- _Entries provided_:
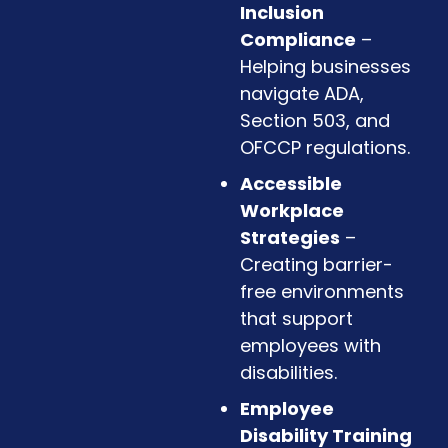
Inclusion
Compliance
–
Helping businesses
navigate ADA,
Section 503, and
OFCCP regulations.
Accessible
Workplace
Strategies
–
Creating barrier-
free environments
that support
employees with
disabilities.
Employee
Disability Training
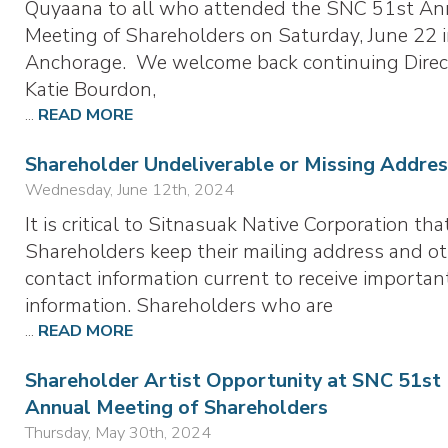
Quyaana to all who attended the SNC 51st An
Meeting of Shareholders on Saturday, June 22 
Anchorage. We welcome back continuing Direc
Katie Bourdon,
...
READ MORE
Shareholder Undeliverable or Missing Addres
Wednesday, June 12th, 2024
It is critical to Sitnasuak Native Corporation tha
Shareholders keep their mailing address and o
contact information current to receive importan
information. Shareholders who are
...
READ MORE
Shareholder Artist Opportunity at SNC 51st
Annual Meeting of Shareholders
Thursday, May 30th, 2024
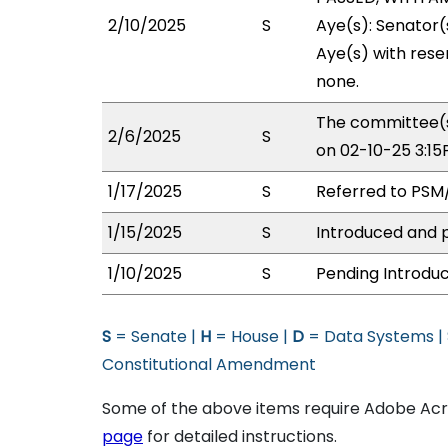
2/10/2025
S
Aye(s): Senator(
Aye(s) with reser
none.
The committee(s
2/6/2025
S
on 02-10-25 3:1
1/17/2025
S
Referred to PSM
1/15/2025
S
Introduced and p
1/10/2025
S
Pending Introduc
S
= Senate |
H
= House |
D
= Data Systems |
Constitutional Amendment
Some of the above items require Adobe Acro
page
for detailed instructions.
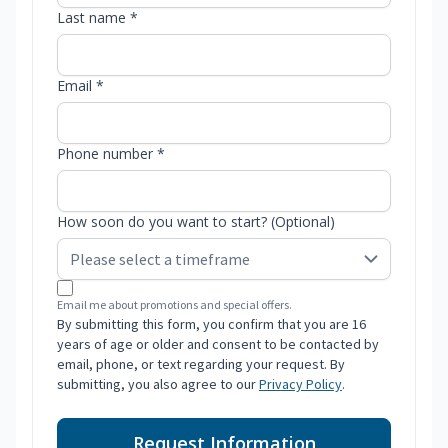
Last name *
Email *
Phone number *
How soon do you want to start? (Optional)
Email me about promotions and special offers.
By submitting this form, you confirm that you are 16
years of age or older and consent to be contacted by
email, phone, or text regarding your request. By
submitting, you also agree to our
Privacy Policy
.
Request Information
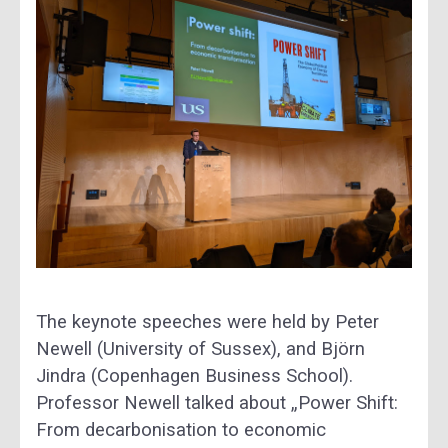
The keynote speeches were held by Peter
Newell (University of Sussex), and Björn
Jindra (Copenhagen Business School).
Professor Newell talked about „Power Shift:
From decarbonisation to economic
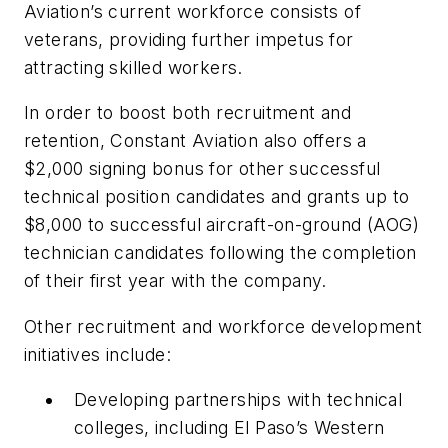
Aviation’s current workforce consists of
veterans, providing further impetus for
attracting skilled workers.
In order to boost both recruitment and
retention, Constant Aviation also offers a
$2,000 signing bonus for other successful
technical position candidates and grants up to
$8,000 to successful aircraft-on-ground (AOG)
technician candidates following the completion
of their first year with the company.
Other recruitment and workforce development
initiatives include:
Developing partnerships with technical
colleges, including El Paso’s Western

- _Task_:
Return the records word for word, leaving every picture out of the copy.

- _Task answer_:
Inclusion
Compliance
–
Helping businesses
navigate ADA,
Section 503, and
OFCCP regulations.
Accessible
Workplace
Strategies
–
Creating barrier-
free environments
that support
employees with
disabilities.
Employee
Disability Training
Quyaana to all who attended the SNC 51st An
Meeting of Shareholders on Saturday, June 22 
Anchorage. We welcome back continuing Direc
Katie Bourdon,
...
READ MORE
Shareholder Undeliverable or Missing Addres
Wednesday, June 12th, 2024
It is critical to Sitnasuak Native Corporation tha
Shareholders keep their mailing address and o
contact information current to receive importan
information. Shareholders who are
...
READ MORE
Shareholder Artist Opportunity at SNC 51st
Annual Meeting of Shareholders
Thursday, May 30th, 2024
2/10/2025
S
Aye(s): Senator(
Aye(s) with reser
none.
The committee(s
2/6/2025
S
on 02-10-25 3:1
1/17/2025
S
Referred to PSM
1/15/2025
S
Introduced and p
1/10/2025
S
Pending Introduc
S
= Senate |
H
= House |
D
= Data Systems |
Constitutional Amendment
Some of the above items require Adobe Acro
page
for detailed instructions.
Last name *
Email *
Phone number *
How soon do you want to start? (Optional)
Email me about promotions and special offers.
By submitting this form, you confirm that you are 16
years of age or older and consent to be contacted by
email, phone, or text regarding your request. By
submitting, you also agree to our
Privacy Policy
.
Request Information
The keynote speeches were held by Peter
Newell (University of Sussex), and Björn
Jindra (Copenhagen Business School).
Professor Newell talked about „Power Shift:
From decarbonisation to economic
Aviation’s current workforce consists of
veterans, providing further impetus for
attracting skilled workers.
In order to boost both recruitment and
retention, Constant Aviation also offers a
$2,000 signing bonus for other successful
technical position candidates and grants up to
$8,000 to successful aircraft-on-ground (AOG)
technician candidates following the completion
of their first year with the company.
Other recruitment and workforce development
initiatives include:
Developing partnerships with technical
colleges, including El Paso’s Western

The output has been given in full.